Trump pazartesi günü yaptığı açıklamada, Suriye hükümetine yönelik yaptırımları kaldırmayı düşündüğünü söyledi. “Suriye'ye yönelik yaptırımları kaldırmak isteyebiliriz, çünkü onlara yeni bir başlangıç için fırsat vermek istiyoruz” diyen Trump, Türkiye Cumhurbaşkanı Recep Tayyip Erdoğan'ın kendisini bu yönde teşvik ettiğini belirtti. Bu yorumlar, Suriye Cumhurbaşkanı Ahmed eş-Şera'ya karşı derin bir kuşku duyan Trump için belirgin bir ton değişikliğine işaret ediyor.

fgtyhju
Suudi Arabistan Veliaht Prensi ve Başbakanı Muhammed bin Selman, Suriye Cumhurbaşkanı Ahmed eş-Şera'yı Riyad'da kabul etti, 2 Şubat 2025. (AP)

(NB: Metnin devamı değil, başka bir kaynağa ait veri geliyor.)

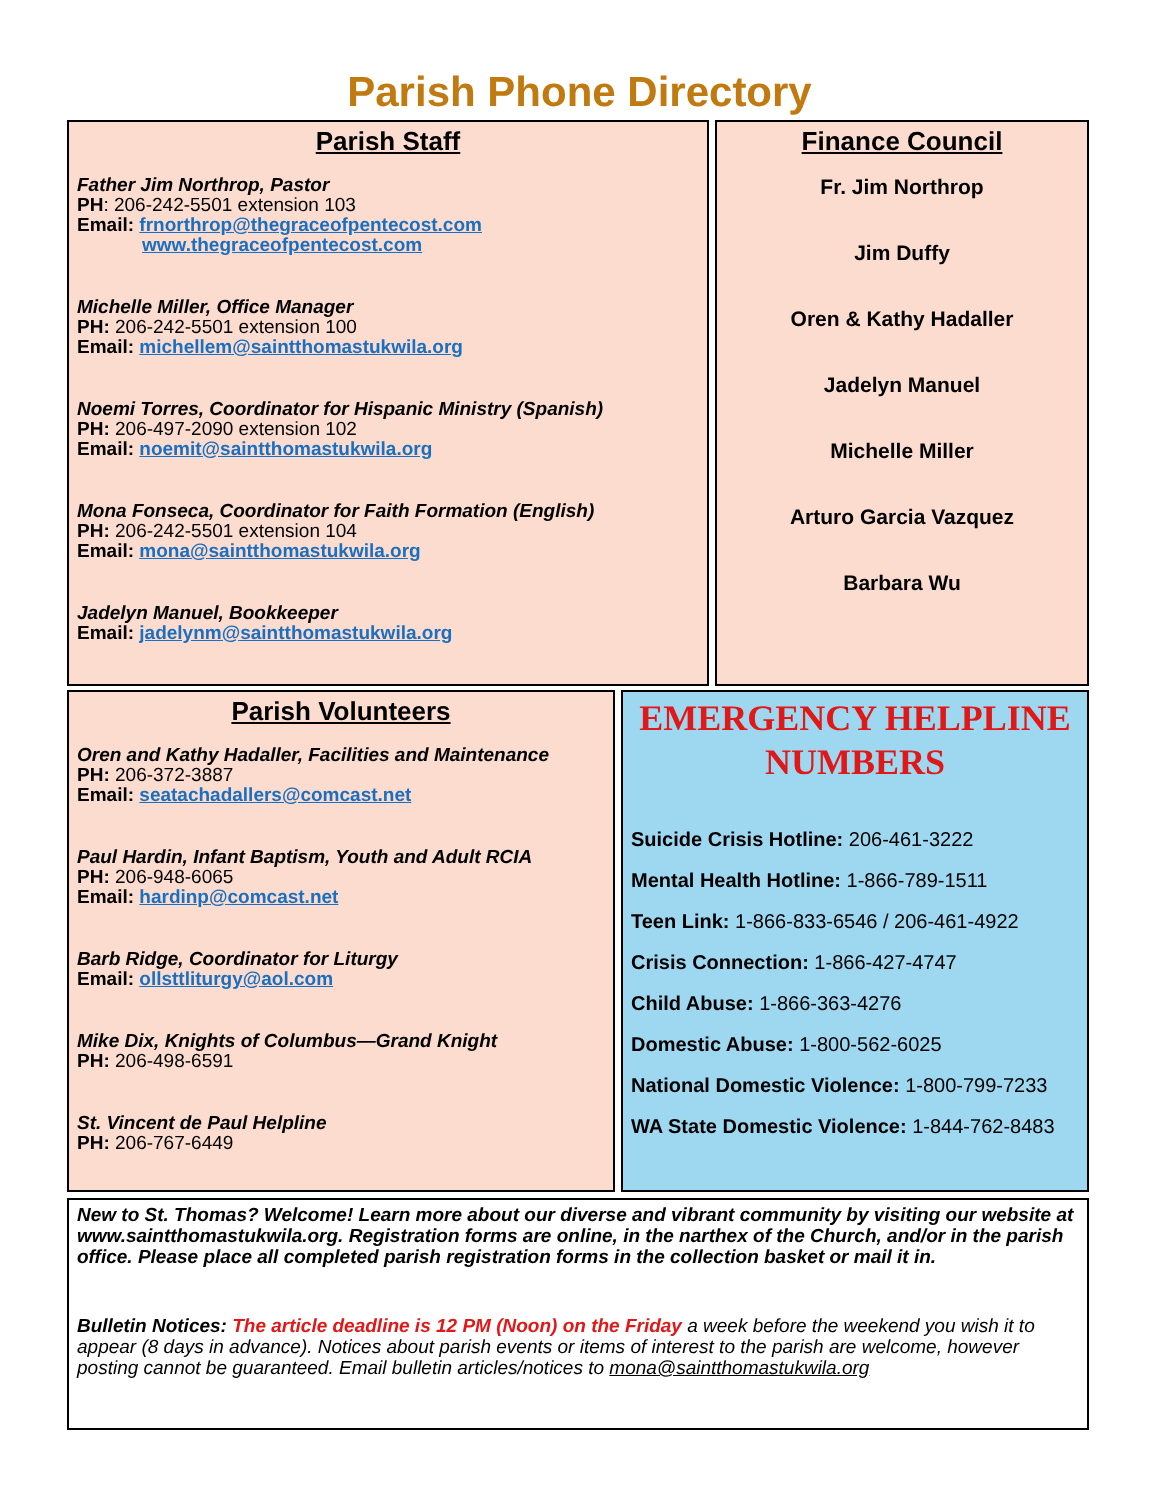Parish Phone Directory
Parish Staff
Father Jim Northrop, Pastor
PH: 206-242-5501 extension 103
Email: frnorthrop@thegraceofpentecost.com
www.thegraceofpentecost.com
Michelle Miller, Office Manager
PH: 206-242-5501 extension 100
Email: michellem@saintthomastukwila.org
Noemi Torres, Coordinator for Hispanic Ministry (Spanish)
PH: 206-497-2090 extension 102
Email: noemit@saintthomastukwila.org
Mona Fonseca, Coordinator for Faith Formation (English)
PH: 206-242-5501 extension 104
Email: mona@saintthomastukwila.org
Jadelyn Manuel, Bookkeeper
Email: jadelynm@saintthomastukwila.org
Finance Council
Fr. Jim Northrop
Jim Duffy
Oren & Kathy Hadaller
Jadelyn Manuel
Michelle Miller
Arturo Garcia Vazquez
Barbara Wu
Parish Volunteers
Oren and Kathy Hadaller, Facilities and Maintenance
PH: 206-372-3887
Email: seatachadallers@comcast.net
Paul Hardin, Infant Baptism, Youth and Adult RCIA
PH: 206-948-6065
Email: hardinp@comcast.net
Barb Ridge, Coordinator for Liturgy
Email: ollsttliturgy@aol.com
Mike Dix, Knights of Columbus—Grand Knight
PH: 206-498-6591
St. Vincent de Paul Helpline
PH: 206-767-6449
EMERGENCY HELPLINE NUMBERS
Suicide Crisis Hotline: 206-461-3222
Mental Health Hotline: 1-866-789-1511
Teen Link: 1-866-833-6546 / 206-461-4922
Crisis Connection: 1-866-427-4747
Child Abuse: 1-866-363-4276
Domestic Abuse: 1-800-562-6025
National Domestic Violence: 1-800-799-7233
WA State Domestic Violence: 1-844-762-8483
New to St. Thomas? Welcome! Learn more about our diverse and vibrant community by visiting our website at www.saintthomastukwila.org. Registration forms are online, in the narthex of the Church, and/or in the parish office. Please place all completed parish registration forms in the collection basket or mail it in.
Bulletin Notices: The article deadline is 12 PM (Noon) on the Friday a week before the weekend you wish it to appear (8 days in advance). Notices about parish events or items of interest to the parish are welcome, however posting cannot be guaranteed. Email bulletin articles/notices to mona@saintthomastukwila.org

Şarku’l Avsat’ın Reuters’tan aktardığına göre, 30 Nisan'da Şam'da eş-Şera ile dört saat görüşen Trump yanlısı ABD'li aktivist Jonathan Bass, Suriyeli ve Körfez ülkelerinden aktivistlerle birlikte, Trump'ın Suudi Arabistan, Katar ve Birleşik Arap Emirlikleri (BAE) ziyareti sırasında iki başkan arasında tarihi bir görüşme ayarlamaya çalıştı.

dfevrgthyju
Suriye Cumhurbaşkanı Ahmed eş-Şera geçtiğimiz mart ayında Kahire'de Filistin konulu Arap Birliği Zirvesi’ne katıldı. (Mısır Cumhurbaşkanlığı)

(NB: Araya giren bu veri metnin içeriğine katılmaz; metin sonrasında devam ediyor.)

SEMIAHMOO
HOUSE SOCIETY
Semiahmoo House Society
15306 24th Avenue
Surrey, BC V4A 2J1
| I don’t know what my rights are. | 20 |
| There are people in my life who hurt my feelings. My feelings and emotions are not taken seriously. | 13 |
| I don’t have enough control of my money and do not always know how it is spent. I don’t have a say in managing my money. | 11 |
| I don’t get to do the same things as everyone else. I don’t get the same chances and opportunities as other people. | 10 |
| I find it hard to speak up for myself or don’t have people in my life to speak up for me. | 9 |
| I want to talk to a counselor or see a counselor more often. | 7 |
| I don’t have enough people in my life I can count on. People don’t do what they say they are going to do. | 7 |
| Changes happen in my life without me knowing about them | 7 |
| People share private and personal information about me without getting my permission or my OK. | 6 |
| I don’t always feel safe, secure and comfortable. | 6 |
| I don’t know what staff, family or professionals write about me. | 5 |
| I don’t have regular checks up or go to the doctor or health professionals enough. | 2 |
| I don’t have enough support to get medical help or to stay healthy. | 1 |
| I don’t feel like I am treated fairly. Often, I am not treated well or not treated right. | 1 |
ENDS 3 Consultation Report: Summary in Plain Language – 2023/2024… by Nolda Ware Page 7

Suriye, ülkeyi küresel finans sisteminden izole eden ve 14 yıllık acımasız bir savaşın ardından ekonomik iyileşmeyi son derece zorlaştıran ABD yaptırımlarının hafifletilmesi için Washington'un koşullarını yerine getirmekte zorlanıyor.

Bugün Riyad'da ABD Başkanı ile görüşmeye hazırlanan eş-Şera, kendisine yapılan resmi davetin önde gelen İran yanlısı Iraklı siyasetçiler ve destekçileri tarafından ağır bir şekilde eleştirilmesinin ardından cumartesi günü Bağdat'ta yapılacak Arap Birliği Zirvesi’ne katılmayacağı için özür diledi.

Diplomatik bir kaynak pazartesi günü AFP'ye yaptığı açıklamada, “Suriye Cumhurbaşkanı Ahmed eş-Şera, 17 Mayıs'ta Irak'ın başkenti Bağdat'ta yapılması planlanan 34. olağan Arap Birliği Zirvesi’ne katılmayacak. Suriye Dışişleri Bakanı Esad Hasan eş-Şeybani ülkesinin zirve heyetine başkanlık edecek” dedi.